Dataset records:
=-=-=-=-=

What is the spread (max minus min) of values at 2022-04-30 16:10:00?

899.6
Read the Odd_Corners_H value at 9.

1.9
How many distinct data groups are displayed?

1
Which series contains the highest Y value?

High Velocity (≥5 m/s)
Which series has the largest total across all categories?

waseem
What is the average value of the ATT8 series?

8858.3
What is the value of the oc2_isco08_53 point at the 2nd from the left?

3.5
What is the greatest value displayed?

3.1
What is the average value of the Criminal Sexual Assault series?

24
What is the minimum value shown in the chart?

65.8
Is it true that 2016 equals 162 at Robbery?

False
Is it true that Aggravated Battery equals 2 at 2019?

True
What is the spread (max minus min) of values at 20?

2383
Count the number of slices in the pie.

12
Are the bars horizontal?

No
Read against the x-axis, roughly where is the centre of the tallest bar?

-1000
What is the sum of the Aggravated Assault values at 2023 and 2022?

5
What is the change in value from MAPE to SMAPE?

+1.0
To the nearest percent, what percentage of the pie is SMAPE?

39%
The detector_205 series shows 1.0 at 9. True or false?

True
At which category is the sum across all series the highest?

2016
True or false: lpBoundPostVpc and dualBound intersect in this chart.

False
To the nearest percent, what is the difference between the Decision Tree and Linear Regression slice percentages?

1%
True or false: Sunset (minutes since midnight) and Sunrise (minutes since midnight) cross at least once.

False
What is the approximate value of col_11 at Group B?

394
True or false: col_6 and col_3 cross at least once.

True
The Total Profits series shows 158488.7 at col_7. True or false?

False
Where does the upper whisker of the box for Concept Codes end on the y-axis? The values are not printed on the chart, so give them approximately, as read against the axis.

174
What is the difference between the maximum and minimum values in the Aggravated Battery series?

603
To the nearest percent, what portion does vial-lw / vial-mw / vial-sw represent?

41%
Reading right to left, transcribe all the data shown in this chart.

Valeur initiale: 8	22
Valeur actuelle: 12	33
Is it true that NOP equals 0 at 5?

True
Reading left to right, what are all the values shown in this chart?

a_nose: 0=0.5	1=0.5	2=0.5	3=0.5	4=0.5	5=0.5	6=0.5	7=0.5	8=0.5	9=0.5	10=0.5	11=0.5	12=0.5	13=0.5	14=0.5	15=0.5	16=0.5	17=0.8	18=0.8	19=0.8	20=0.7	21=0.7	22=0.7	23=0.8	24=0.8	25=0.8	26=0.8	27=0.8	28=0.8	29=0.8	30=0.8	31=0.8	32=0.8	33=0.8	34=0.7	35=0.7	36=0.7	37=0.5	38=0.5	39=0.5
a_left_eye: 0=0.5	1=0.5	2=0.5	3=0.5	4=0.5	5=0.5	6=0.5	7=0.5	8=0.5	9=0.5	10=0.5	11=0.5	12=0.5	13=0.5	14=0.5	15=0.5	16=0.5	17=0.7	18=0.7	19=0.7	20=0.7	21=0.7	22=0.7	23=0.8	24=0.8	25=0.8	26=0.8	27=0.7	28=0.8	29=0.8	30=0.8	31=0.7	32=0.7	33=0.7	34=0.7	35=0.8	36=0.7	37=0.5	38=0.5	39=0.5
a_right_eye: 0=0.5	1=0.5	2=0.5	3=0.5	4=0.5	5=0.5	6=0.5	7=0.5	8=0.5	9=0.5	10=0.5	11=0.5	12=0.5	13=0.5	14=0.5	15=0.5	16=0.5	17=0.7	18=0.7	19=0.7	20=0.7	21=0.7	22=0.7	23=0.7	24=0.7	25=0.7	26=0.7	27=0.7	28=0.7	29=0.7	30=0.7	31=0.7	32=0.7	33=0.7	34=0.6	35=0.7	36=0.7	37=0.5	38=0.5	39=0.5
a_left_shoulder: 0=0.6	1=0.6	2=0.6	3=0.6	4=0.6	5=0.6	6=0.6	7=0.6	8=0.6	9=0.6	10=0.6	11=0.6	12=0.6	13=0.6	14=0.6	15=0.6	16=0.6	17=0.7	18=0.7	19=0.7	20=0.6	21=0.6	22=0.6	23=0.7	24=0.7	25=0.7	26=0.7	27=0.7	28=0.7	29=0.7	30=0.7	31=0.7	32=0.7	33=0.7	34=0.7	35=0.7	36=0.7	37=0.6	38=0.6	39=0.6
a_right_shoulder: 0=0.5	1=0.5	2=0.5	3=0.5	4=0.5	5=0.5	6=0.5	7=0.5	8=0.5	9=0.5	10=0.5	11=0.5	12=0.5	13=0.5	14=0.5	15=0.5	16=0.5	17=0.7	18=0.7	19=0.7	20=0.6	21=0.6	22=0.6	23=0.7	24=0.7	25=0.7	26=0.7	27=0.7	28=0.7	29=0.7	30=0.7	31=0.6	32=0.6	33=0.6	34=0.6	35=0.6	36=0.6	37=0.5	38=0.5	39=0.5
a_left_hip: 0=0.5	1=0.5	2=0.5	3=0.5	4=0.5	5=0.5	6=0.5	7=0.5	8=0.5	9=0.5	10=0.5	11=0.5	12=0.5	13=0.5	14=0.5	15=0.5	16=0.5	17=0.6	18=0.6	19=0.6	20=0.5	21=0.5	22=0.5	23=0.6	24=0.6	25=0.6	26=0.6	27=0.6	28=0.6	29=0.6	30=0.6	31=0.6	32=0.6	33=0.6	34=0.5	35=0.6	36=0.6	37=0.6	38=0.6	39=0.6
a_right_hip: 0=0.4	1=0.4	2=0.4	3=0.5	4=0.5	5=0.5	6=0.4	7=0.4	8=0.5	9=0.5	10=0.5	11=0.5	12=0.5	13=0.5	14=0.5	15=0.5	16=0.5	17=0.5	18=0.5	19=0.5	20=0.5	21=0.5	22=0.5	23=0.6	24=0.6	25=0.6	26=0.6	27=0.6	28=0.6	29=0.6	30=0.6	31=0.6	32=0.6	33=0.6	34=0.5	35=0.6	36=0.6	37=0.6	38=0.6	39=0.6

=-=-=-=-=

Problem requirements: Reproduce the material word for word, from its first line through the line containing "Is it true that Aggravated", with both ends included.

Reply to the exercise:
What is the spread (max minus min) of values at 2022-04-30 16:10:00?

899.6
Read the Odd_Corners_H value at 9.

1.9
How many distinct data groups are displayed?

1
Which series contains the highest Y value?

High Velocity (≥5 m/s)
Which series has the largest total across all categories?

waseem
What is the average value of the ATT8 series?

8858.3
What is the value of the oc2_isco08_53 point at the 2nd from the left?

3.5
What is the greatest value displayed?

3.1
What is the average value of the Criminal Sexual Assault series?

24
What is the minimum value shown in the chart?

65.8
Is it true that 2016 equals 162 at Robbery?

False
Is it true that Aggravated Battery equals 2 at 2019?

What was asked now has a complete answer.